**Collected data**
::::

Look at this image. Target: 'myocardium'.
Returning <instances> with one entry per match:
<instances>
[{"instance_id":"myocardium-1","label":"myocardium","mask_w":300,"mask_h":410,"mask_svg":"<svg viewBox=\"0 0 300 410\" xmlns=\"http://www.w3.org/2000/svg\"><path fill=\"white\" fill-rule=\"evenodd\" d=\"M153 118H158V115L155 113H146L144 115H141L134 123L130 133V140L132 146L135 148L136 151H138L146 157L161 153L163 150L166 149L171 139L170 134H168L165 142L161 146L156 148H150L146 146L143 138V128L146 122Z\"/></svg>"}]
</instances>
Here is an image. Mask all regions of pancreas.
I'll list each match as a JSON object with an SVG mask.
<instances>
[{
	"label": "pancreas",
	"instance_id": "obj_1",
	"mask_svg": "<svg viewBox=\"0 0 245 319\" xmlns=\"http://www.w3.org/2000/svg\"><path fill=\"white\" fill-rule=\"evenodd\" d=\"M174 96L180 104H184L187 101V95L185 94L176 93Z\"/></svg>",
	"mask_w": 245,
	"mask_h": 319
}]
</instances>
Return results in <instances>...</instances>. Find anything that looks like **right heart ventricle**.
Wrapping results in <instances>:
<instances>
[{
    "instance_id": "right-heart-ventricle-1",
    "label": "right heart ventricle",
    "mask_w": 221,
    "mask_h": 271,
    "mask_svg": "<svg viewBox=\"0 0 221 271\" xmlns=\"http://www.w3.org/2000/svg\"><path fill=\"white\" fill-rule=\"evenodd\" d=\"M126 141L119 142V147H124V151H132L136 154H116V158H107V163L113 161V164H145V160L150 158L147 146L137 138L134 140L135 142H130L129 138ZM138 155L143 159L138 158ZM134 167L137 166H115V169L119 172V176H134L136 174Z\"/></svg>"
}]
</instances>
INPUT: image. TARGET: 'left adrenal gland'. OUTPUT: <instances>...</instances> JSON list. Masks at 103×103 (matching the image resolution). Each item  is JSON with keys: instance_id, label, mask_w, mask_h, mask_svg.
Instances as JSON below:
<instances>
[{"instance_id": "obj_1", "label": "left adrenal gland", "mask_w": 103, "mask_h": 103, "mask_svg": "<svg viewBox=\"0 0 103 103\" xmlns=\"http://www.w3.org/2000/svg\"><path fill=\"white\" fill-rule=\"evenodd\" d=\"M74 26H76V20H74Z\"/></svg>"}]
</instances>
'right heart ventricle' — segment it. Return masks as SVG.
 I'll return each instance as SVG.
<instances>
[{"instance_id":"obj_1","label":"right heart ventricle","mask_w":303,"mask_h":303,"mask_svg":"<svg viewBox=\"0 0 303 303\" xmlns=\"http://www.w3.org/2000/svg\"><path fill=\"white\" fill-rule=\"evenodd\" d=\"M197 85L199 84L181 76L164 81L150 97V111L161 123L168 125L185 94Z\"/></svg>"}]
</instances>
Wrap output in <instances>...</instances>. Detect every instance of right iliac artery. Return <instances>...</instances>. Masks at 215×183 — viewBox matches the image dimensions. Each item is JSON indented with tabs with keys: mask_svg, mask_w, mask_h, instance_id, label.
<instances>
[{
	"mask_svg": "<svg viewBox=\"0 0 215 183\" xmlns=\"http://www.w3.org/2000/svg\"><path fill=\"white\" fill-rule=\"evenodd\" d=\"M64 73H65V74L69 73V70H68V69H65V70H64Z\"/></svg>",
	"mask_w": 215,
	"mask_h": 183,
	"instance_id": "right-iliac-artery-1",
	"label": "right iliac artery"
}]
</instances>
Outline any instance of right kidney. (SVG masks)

::::

**Task prompt**
Extract everything from the line containing "Wrap output in" down to the end of the lines above, and reproduce it verbatim.

**Solved exercise**
Wrap output in <instances>...</instances>. Detect every instance of right iliac artery. Return <instances>...</instances>. Masks at 215×183 — viewBox matches the image dimensions. Each item is JSON indented with tabs with keys: mask_svg, mask_w, mask_h, instance_id, label.
<instances>
[{
	"mask_svg": "<svg viewBox=\"0 0 215 183\" xmlns=\"http://www.w3.org/2000/svg\"><path fill=\"white\" fill-rule=\"evenodd\" d=\"M64 73H65V74L69 73V70H68V69H65V70H64Z\"/></svg>",
	"mask_w": 215,
	"mask_h": 183,
	"instance_id": "right-iliac-artery-1",
	"label": "right iliac artery"
}]
</instances>
Outline any instance of right kidney. (SVG masks)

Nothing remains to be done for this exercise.